EXERCISE PROMPT — Copy out every line of the listing below word for word, leaving out the pictures.

DATASET RECORDS —
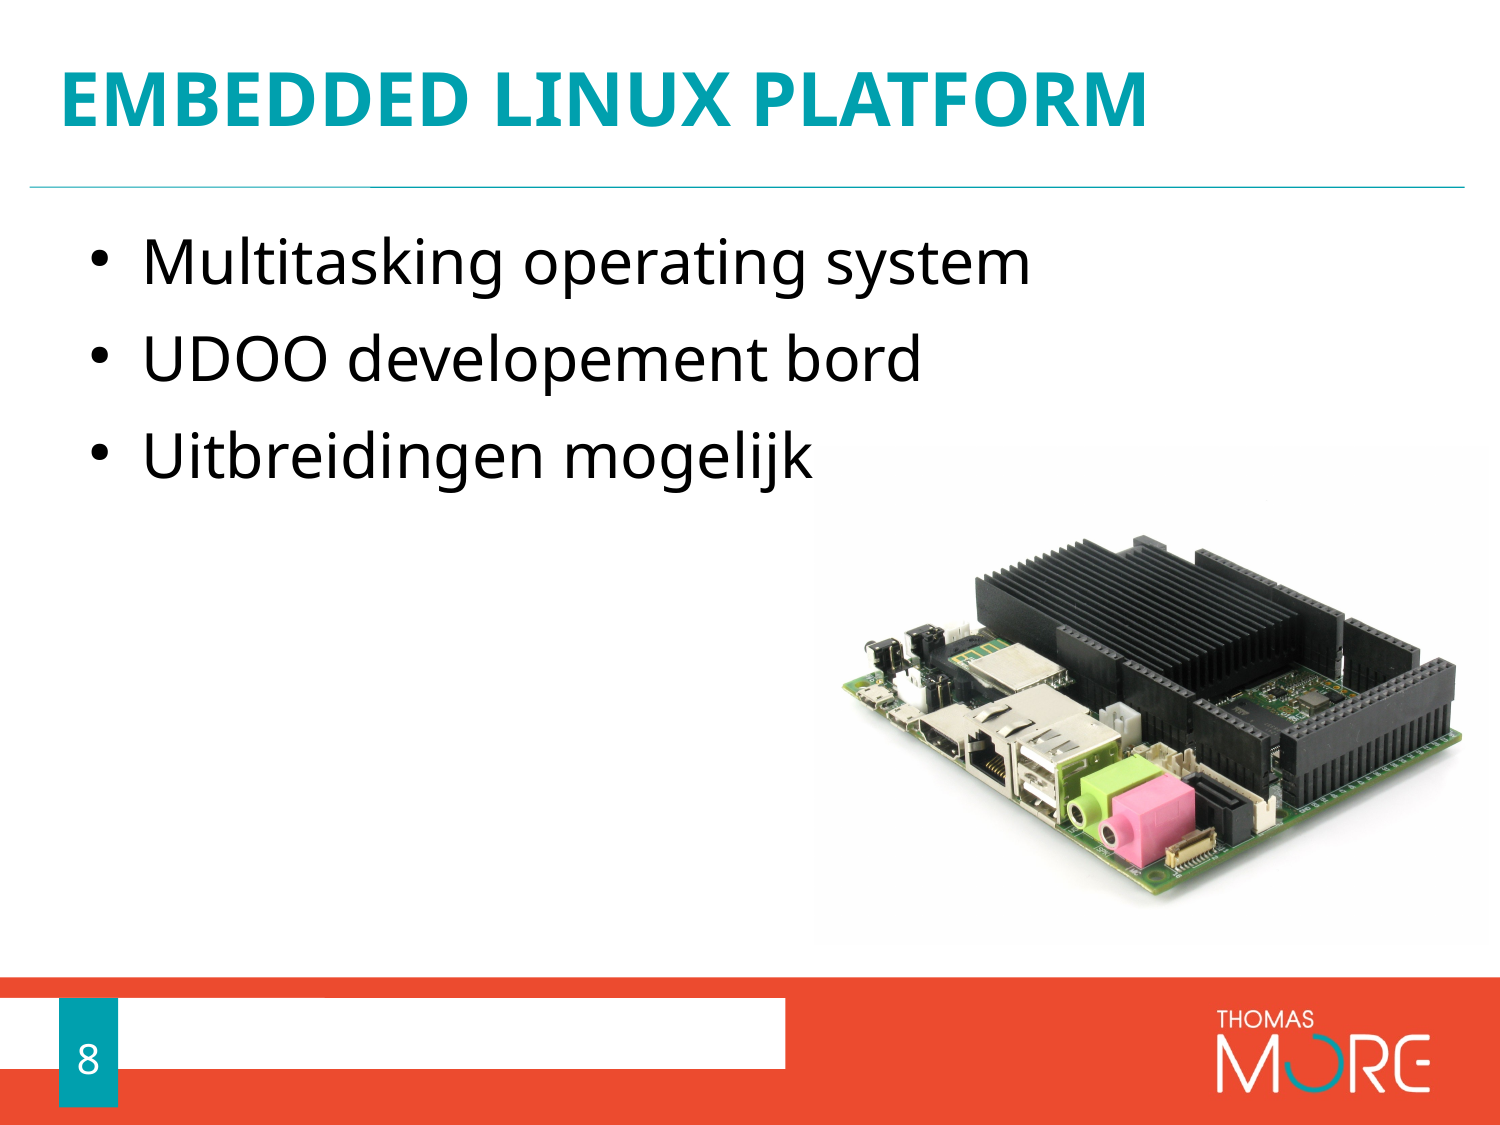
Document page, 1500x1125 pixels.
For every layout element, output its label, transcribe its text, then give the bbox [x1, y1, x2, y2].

list Multitasking operating system UDOO developement bord Uitbreidingen mogelijk [0, 188, 1500, 916]
title Embedded Linux platform [0, 0, 1500, 188]
picture [1187, 980, 1459, 1122]
picture [814, 446, 1489, 945]
slide_number <number> [59, 998, 119, 1108]
footer [123, 998, 786, 1069]
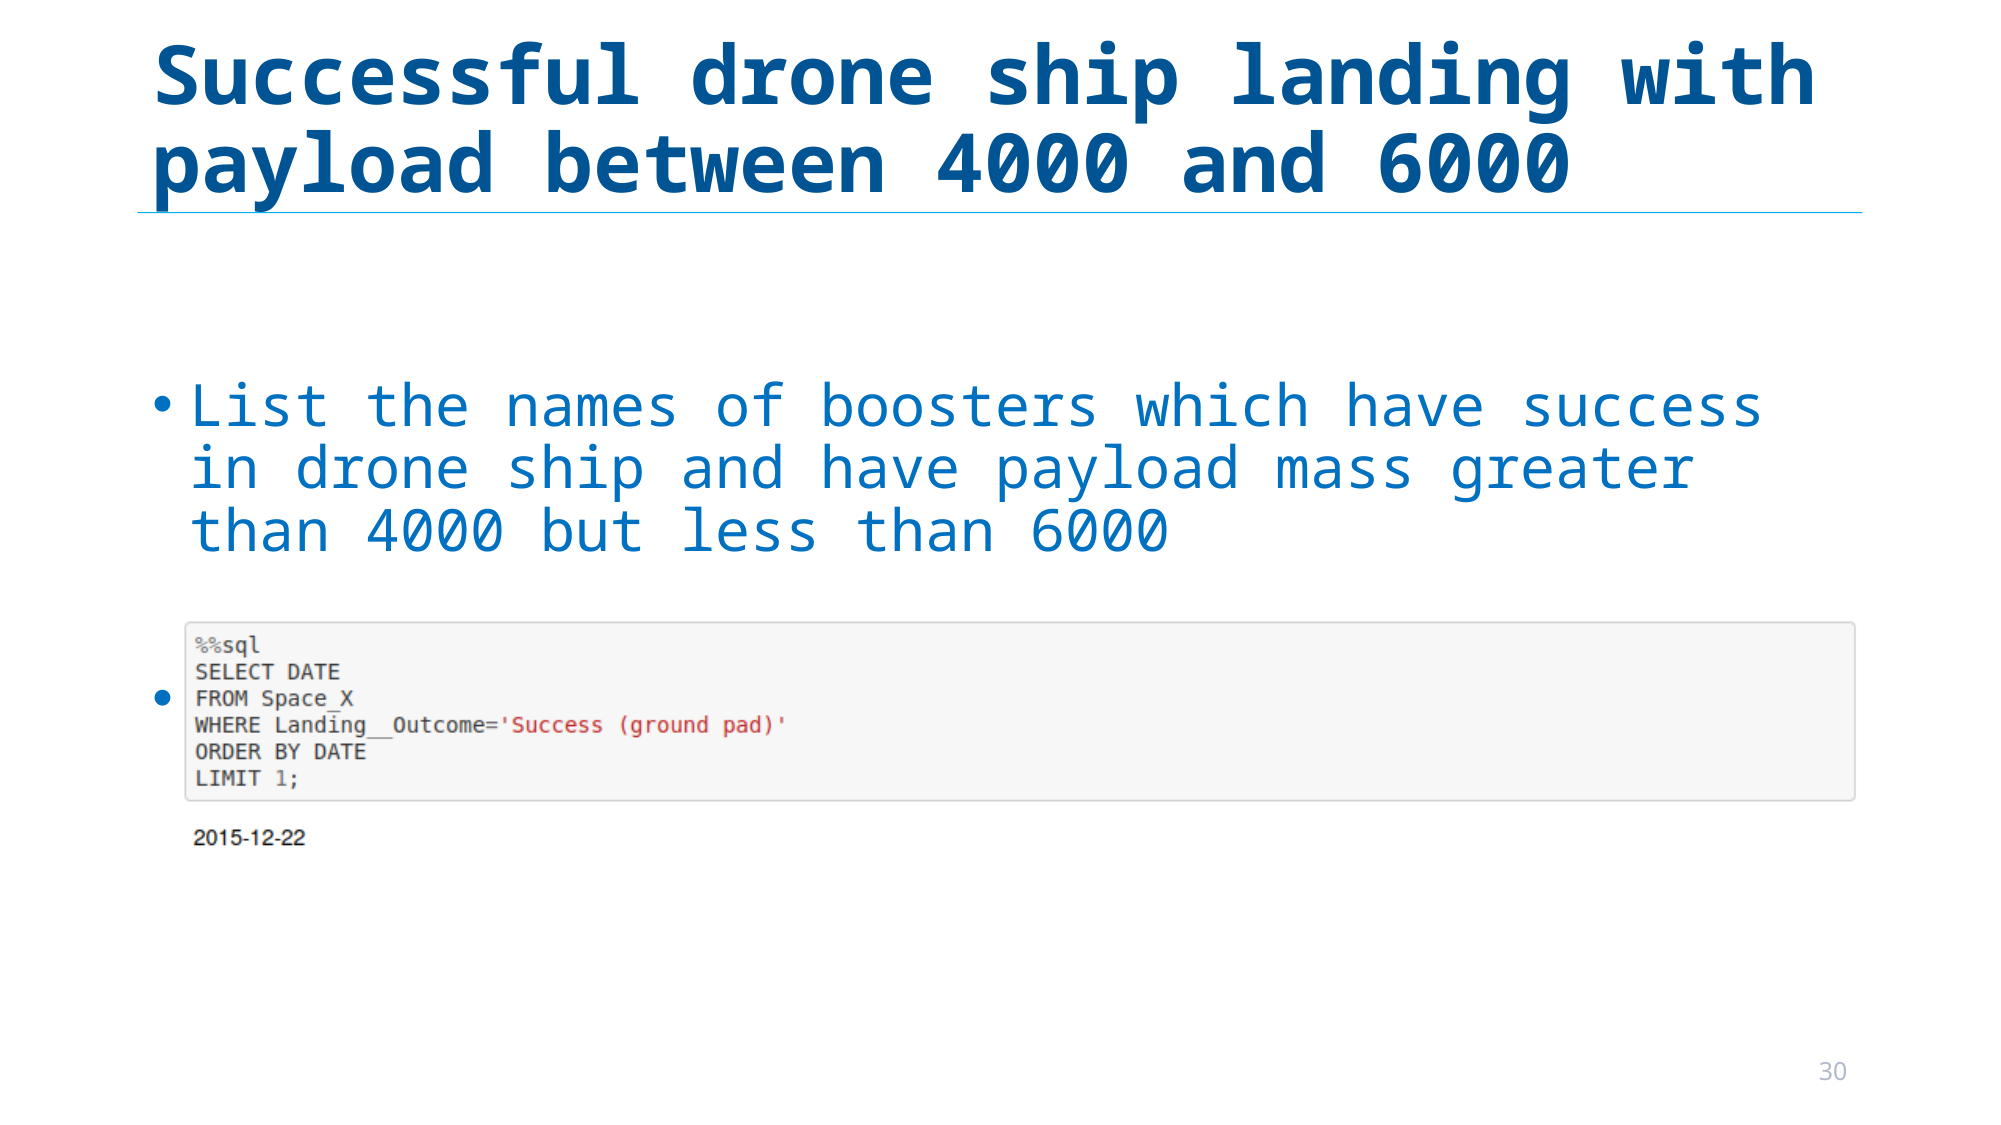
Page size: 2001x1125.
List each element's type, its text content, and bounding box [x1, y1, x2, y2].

picture [177, 614, 1867, 858]
list List the names of boosters which have success in drone ship and have payload mass greater than 4000 but less than 6000 Present your query result with a short explanation here [137, 277, 1863, 992]
title Successful drone ship landing with payload between 4000 and 6000 [137, 13, 1863, 231]
slide_number 36 [1412, 1042, 1863, 1103]
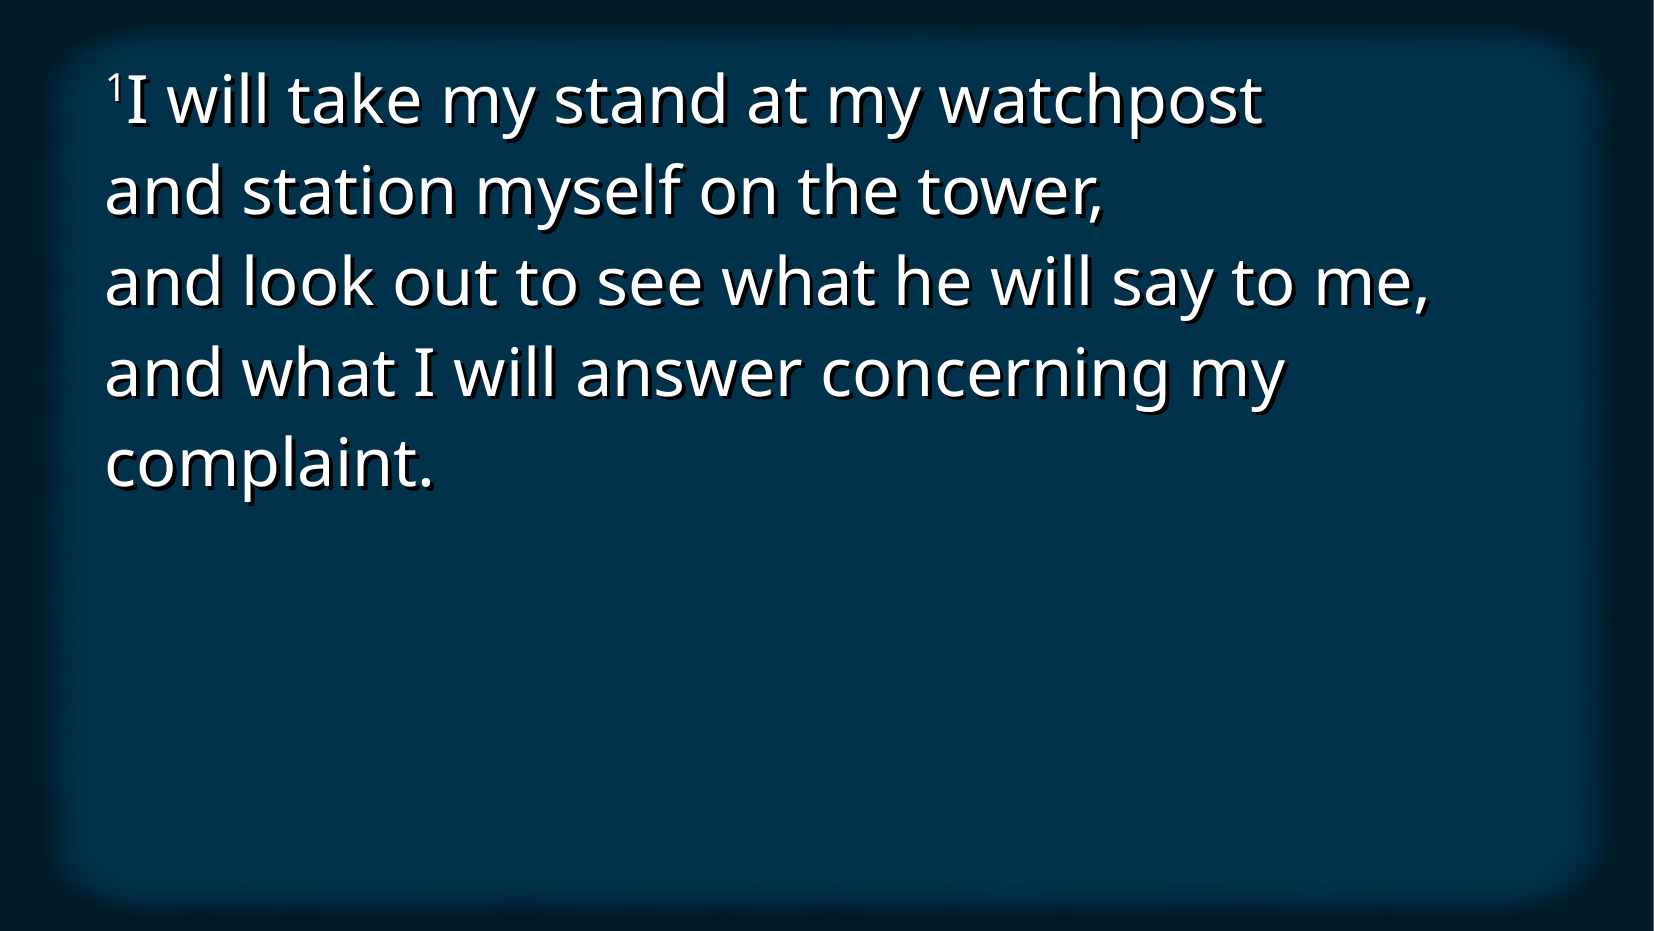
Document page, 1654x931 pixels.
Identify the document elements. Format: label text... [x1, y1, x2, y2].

text_box 1I will take my stand at my watchpost and station myself on the tower, and look out to see what he will say to me, and what I will answer concerning my complaint. [90, 45, 1561, 415]
picture [0, 0, 1654, 931]
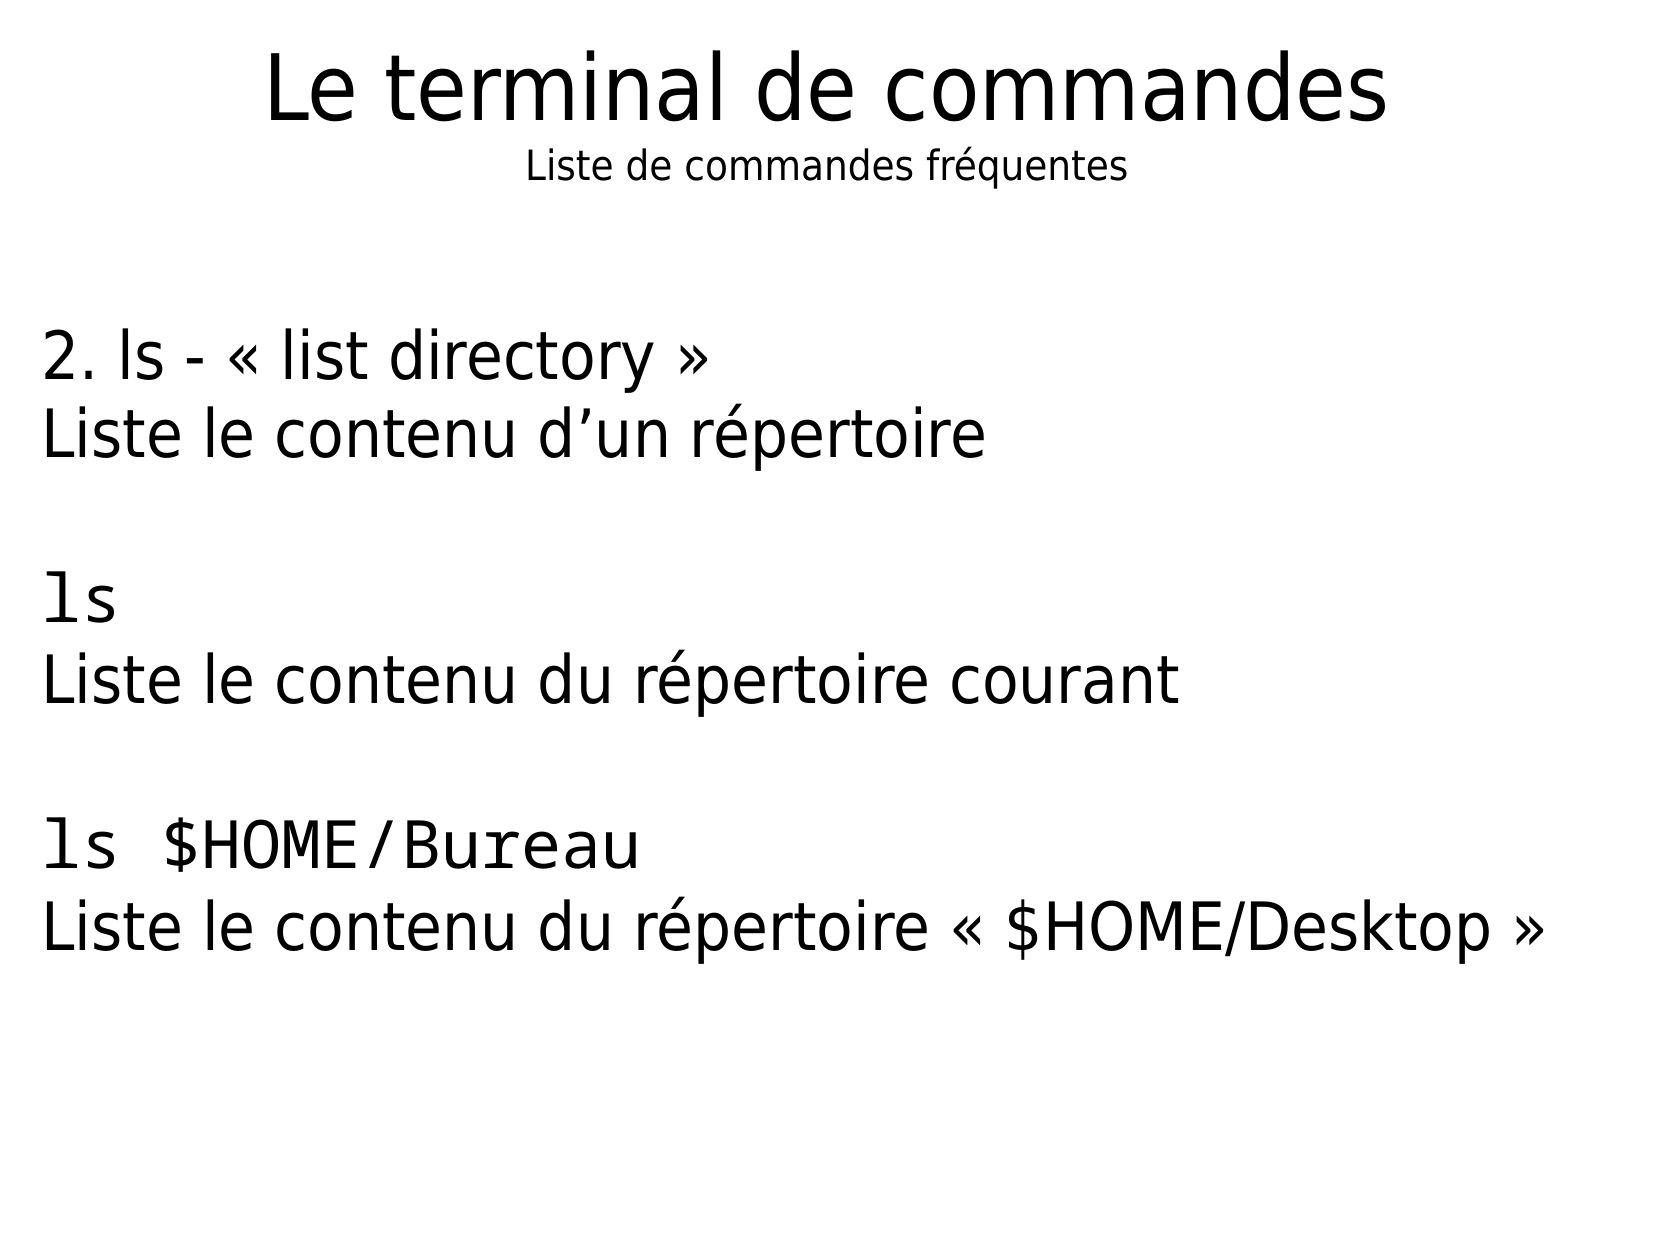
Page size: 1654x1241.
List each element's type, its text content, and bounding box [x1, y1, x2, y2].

title 2. ls - « list directory » Liste le contenu d’un répertoire ls Liste le contenu du répertoire courant ls $HOME/Bureau Liste le contenu du répertoire « $HOME/Desktop » [41, 240, 1613, 1201]
title Le terminal de commandes Liste de commandes fréquentes [41, 12, 1613, 214]
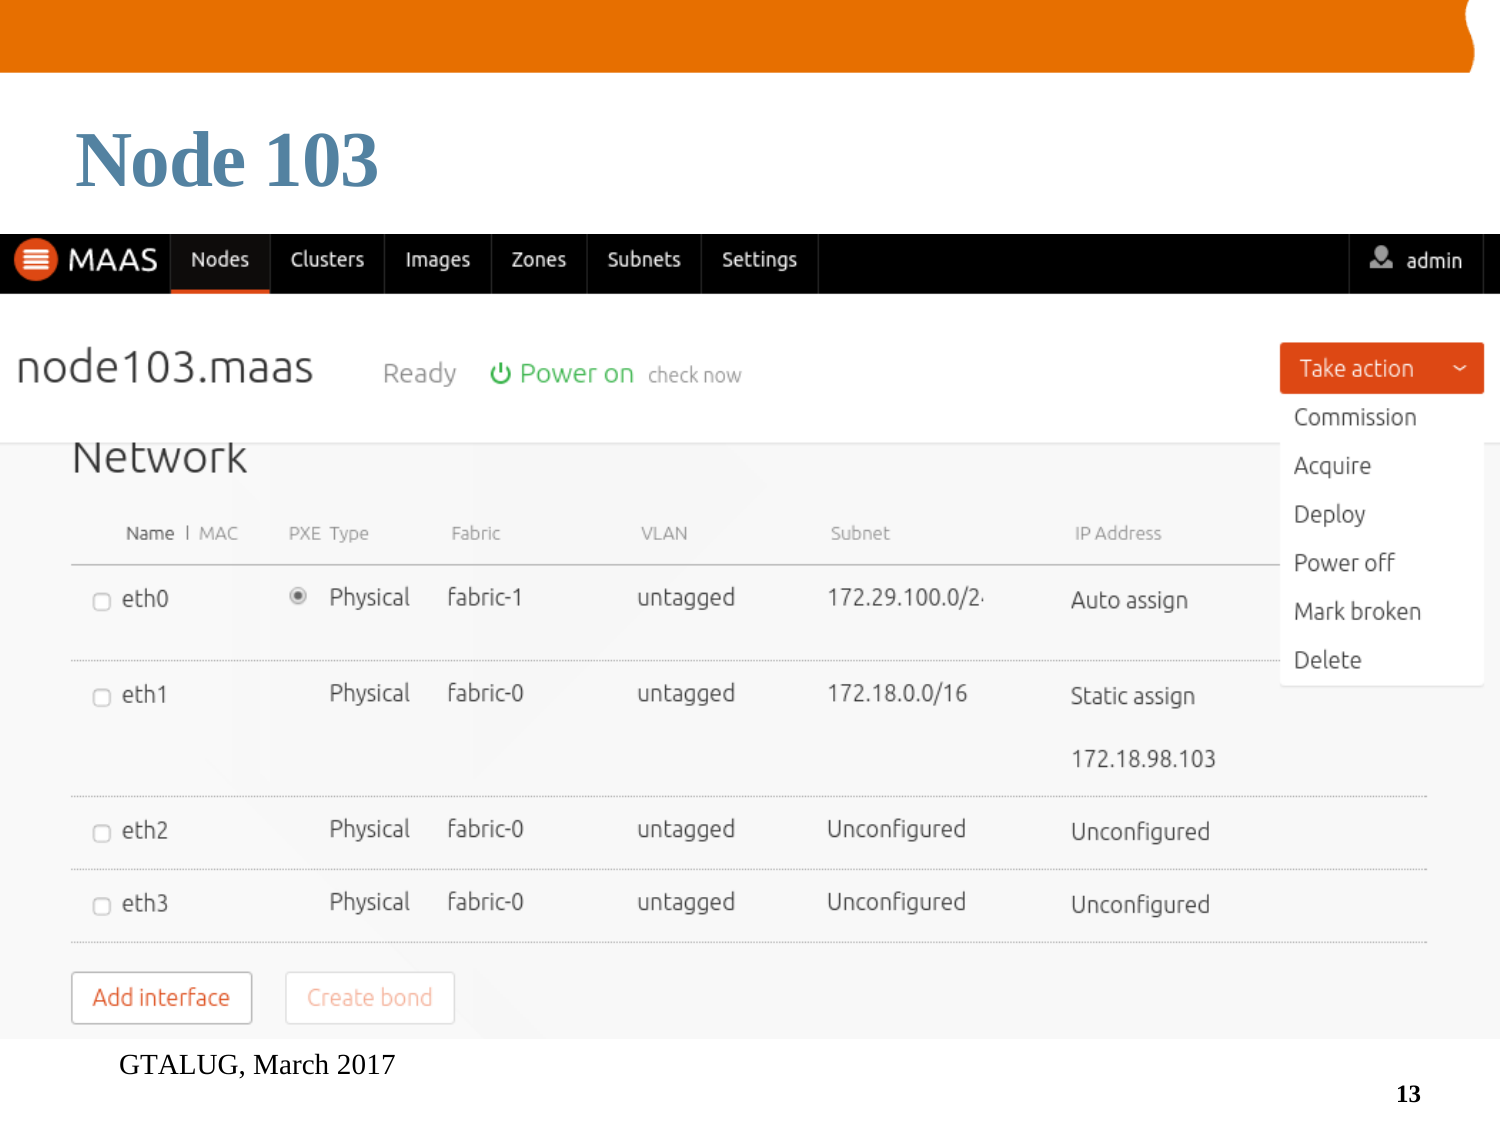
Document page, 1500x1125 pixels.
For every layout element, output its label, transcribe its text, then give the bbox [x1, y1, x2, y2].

SOLUTION —
Document page, 1500x1125 pixels.
For every layout element, output its label, transcribe its text, then give the bbox [x1, y1, x2, y2].

list Multitasking operating system UDOO developement bord Uitbreidingen mogelijk [0, 188, 1500, 916]
title Embedded Linux platform [0, 0, 1500, 188]
picture [1187, 980, 1459, 1122]
picture [814, 446, 1489, 945]
slide_number <number> [59, 998, 119, 1108]
footer [123, 998, 786, 1069]
Page size: 2001x1125.
List each element's type, its text content, and bounding box [x1, y1, x2, y2].

picture [177, 614, 1867, 858]
list List the names of boosters which have success in drone ship and have payload mass greater than 4000 but less than 6000 Present your query result with a short explanation here [137, 277, 1863, 992]
title Successful drone ship landing with payload between 4000 and 6000 [137, 13, 1863, 231]
slide_number 36 [1412, 1042, 1863, 1103]
Document page, 1654x931 pixels.
Identify the document elements. Format: label text... [x1, y1, x2, y2].

text_box 1I will take my stand at my watchpost and station myself on the tower, and look out to see what he will say to me, and what I will answer concerning my complaint. [90, 45, 1561, 415]
picture [0, 0, 1654, 931]
Page size: 1654x1241.
List each element's type, its text content, and bounding box [x1, y1, x2, y2].

title 2. ls - « list directory » Liste le contenu d’un répertoire ls Liste le contenu du répertoire courant ls $HOME/Bureau Liste le contenu du répertoire « $HOME/Desktop » [41, 240, 1613, 1201]
title Le terminal de commandes Liste de commandes fréquentes [41, 12, 1613, 214]
Document page, 1500x1125 pixels.
For every layout element, output its label, transcribe its text, then give the bbox [x1, y1, x2, y2].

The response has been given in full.